● **What to do**: Go to the line containing "#956994; stroke-width: 23" in the records below and print it and every following line exactly, on through the line containing "#c19ac1; stroke-width: 3.5;", then stop.

● **Stored dataset items**:
+ + +
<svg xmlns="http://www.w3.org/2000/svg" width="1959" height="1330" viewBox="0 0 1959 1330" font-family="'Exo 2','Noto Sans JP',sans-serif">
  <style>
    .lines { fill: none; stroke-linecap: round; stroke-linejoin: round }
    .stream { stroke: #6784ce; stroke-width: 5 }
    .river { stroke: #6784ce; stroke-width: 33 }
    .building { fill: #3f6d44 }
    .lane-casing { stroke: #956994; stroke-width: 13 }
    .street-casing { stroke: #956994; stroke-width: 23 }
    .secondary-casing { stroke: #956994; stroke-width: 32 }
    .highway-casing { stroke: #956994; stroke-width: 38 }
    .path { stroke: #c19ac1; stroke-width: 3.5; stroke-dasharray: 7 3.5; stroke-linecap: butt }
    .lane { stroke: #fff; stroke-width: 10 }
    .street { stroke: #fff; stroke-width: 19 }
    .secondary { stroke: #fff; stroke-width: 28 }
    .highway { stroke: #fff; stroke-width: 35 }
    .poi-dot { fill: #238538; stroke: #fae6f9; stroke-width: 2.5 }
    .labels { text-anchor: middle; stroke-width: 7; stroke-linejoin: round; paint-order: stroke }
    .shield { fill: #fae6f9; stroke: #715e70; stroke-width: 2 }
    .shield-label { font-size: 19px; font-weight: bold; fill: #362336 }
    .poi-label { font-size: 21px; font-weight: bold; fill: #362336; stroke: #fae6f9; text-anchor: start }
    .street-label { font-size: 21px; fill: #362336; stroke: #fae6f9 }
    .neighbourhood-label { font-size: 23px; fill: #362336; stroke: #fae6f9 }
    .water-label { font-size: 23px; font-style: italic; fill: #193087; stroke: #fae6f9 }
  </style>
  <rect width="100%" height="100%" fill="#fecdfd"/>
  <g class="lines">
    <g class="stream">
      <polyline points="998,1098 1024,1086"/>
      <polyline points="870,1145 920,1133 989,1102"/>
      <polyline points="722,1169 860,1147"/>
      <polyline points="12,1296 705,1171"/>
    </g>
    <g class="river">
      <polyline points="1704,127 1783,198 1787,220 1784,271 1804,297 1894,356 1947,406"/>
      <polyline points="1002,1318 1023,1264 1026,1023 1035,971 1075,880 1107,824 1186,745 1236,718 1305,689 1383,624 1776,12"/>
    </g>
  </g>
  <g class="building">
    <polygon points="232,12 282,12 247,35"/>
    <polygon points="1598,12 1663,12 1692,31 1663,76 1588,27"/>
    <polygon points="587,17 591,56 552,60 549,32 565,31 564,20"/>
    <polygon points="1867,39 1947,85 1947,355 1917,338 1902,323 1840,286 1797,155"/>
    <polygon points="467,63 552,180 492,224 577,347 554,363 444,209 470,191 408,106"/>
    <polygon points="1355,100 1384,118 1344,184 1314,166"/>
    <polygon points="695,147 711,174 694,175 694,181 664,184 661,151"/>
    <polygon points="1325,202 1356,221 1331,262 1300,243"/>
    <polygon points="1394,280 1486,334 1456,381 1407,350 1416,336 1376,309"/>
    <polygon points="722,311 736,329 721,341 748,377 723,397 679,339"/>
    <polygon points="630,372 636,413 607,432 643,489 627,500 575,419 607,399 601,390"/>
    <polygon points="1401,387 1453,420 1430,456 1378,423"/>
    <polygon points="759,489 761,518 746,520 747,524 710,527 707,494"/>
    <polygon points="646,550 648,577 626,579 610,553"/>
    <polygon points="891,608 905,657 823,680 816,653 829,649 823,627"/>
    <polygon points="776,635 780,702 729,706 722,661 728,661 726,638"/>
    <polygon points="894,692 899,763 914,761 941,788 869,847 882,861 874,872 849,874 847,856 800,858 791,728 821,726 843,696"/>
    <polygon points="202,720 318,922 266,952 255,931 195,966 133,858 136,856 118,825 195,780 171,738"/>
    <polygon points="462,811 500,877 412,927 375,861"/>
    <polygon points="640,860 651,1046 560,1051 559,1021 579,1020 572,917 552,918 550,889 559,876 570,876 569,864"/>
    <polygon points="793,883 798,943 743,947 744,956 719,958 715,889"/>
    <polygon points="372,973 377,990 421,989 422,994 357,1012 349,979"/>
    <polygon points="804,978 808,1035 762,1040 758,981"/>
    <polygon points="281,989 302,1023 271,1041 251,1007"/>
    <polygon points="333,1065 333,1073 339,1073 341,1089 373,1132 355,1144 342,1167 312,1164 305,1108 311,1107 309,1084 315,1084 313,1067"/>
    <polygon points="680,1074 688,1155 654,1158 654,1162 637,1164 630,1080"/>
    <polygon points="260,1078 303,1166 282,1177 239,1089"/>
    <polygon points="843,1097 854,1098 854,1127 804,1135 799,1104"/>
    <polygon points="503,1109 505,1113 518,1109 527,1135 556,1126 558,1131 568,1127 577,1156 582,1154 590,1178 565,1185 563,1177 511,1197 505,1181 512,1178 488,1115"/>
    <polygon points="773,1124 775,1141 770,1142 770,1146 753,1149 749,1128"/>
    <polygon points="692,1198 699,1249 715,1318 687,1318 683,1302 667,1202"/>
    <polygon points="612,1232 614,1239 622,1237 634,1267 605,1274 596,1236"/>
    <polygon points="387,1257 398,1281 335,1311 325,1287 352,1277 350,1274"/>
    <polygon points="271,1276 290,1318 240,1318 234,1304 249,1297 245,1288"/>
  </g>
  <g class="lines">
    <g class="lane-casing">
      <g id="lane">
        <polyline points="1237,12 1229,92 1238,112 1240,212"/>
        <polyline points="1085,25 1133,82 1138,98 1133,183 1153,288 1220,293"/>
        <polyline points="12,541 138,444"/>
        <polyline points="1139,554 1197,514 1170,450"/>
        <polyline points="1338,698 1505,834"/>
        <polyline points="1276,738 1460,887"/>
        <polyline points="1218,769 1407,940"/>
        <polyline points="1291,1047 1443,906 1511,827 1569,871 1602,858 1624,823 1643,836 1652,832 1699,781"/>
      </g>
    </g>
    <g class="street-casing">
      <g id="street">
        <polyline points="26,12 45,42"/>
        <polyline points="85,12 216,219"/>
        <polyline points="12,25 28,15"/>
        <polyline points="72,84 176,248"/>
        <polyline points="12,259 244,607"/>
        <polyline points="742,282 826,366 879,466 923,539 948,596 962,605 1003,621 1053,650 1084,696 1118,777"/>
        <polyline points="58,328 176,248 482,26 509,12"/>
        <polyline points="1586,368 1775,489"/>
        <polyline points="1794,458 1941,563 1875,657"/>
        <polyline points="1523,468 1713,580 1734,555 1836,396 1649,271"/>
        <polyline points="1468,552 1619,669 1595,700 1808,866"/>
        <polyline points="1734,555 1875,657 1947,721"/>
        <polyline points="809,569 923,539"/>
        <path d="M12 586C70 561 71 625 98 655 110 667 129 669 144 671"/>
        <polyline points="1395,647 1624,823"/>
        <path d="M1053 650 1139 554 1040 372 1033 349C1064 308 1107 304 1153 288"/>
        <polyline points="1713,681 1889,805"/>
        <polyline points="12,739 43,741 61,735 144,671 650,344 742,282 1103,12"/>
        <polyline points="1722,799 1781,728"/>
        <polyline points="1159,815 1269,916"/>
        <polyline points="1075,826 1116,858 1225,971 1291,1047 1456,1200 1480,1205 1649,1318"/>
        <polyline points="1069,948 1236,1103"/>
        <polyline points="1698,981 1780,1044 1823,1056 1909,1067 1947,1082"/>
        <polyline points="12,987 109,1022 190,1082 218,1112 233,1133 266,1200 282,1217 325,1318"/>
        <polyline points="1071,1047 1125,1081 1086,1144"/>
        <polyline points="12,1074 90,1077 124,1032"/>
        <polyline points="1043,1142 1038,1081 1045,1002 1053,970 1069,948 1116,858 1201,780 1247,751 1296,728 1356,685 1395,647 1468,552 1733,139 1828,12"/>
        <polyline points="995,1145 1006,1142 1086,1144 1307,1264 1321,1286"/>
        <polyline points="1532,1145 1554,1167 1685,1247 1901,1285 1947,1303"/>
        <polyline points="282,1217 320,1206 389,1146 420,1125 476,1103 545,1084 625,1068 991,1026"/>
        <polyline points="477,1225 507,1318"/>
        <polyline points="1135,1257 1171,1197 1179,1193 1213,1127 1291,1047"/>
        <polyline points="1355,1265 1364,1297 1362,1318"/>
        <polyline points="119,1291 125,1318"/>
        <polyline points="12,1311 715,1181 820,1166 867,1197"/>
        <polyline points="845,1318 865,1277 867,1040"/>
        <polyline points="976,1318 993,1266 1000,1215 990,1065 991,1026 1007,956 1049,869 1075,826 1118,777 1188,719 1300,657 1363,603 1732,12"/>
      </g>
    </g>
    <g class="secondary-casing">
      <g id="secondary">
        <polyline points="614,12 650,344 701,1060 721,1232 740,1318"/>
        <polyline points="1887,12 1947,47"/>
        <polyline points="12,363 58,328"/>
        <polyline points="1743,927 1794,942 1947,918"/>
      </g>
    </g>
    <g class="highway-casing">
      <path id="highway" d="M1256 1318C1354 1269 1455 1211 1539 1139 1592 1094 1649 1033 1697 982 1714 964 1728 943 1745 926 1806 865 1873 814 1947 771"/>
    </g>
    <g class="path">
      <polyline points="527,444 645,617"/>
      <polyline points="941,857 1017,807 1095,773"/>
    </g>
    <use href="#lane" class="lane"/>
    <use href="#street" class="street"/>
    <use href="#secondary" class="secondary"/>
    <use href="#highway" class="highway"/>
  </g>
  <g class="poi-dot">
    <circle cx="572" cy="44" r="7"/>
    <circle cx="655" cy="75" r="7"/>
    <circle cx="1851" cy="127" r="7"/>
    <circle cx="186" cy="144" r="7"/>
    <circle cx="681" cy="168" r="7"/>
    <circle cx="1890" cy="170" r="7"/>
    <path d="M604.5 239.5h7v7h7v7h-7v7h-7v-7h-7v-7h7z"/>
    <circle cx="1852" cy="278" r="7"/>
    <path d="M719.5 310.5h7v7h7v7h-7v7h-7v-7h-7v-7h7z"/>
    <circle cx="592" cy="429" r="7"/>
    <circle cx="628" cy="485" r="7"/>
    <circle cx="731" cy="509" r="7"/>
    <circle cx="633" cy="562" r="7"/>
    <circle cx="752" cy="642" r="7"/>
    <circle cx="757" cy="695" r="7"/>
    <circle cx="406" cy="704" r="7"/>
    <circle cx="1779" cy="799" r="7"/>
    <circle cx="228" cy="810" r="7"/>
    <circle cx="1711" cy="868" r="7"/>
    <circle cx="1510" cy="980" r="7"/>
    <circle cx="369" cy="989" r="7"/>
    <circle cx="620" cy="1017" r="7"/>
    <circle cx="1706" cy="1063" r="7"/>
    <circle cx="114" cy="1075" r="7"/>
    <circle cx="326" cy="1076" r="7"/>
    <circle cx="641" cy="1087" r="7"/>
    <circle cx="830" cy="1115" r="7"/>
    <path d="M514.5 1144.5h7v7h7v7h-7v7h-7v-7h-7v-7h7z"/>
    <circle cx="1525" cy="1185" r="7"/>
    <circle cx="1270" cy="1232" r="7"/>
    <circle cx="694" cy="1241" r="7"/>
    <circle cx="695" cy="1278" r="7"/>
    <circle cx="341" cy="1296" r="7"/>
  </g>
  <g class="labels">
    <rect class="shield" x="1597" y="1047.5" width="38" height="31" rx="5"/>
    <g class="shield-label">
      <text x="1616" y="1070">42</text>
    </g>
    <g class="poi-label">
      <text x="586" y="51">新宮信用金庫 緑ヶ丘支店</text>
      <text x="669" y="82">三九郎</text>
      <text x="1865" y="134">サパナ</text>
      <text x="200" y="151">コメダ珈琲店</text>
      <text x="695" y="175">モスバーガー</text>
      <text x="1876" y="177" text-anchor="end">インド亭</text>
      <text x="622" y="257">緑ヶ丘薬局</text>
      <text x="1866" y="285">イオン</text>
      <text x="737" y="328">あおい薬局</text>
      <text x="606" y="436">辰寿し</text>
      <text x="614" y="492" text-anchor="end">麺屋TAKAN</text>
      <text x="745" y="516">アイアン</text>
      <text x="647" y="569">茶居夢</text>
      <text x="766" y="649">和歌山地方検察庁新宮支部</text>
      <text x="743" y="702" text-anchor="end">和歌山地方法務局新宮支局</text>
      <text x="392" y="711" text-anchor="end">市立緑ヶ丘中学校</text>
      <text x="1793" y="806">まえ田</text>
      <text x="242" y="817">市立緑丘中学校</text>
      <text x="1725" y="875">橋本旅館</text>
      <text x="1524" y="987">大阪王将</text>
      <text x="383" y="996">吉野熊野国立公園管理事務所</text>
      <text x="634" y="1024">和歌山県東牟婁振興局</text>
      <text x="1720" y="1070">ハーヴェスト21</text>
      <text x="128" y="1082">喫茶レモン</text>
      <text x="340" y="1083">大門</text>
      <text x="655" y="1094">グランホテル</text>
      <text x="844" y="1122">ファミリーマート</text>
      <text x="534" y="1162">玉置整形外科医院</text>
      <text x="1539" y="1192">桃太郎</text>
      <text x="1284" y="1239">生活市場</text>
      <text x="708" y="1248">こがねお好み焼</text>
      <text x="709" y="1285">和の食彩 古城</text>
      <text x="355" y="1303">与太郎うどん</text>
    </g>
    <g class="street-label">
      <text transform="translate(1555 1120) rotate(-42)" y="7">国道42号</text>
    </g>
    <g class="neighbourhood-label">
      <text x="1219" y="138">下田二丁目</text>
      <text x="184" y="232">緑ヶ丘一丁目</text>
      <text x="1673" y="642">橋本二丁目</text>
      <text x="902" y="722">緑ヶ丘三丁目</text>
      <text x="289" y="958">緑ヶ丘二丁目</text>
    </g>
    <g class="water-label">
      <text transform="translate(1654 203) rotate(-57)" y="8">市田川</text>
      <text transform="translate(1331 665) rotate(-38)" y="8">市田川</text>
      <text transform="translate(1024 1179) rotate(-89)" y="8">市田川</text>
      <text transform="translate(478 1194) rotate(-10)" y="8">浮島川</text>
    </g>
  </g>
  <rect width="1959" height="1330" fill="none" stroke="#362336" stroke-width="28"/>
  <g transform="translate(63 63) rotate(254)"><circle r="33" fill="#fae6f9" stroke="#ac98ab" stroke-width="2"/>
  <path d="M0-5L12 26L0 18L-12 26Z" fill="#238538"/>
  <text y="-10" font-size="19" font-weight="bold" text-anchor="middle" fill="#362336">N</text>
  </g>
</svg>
+ + +
● **Solved exercise**:
    .street-casing { stroke: #956994; stroke-width: 23 }
    .secondary-casing { stroke: #956994; stroke-width: 32 }
    .highway-casing { stroke: #956994; stroke-width: 38 }
    .path { stroke: #c19ac1; stroke-width: 3.5; stroke-dasharray: 7 3.5; stroke-linecap: butt }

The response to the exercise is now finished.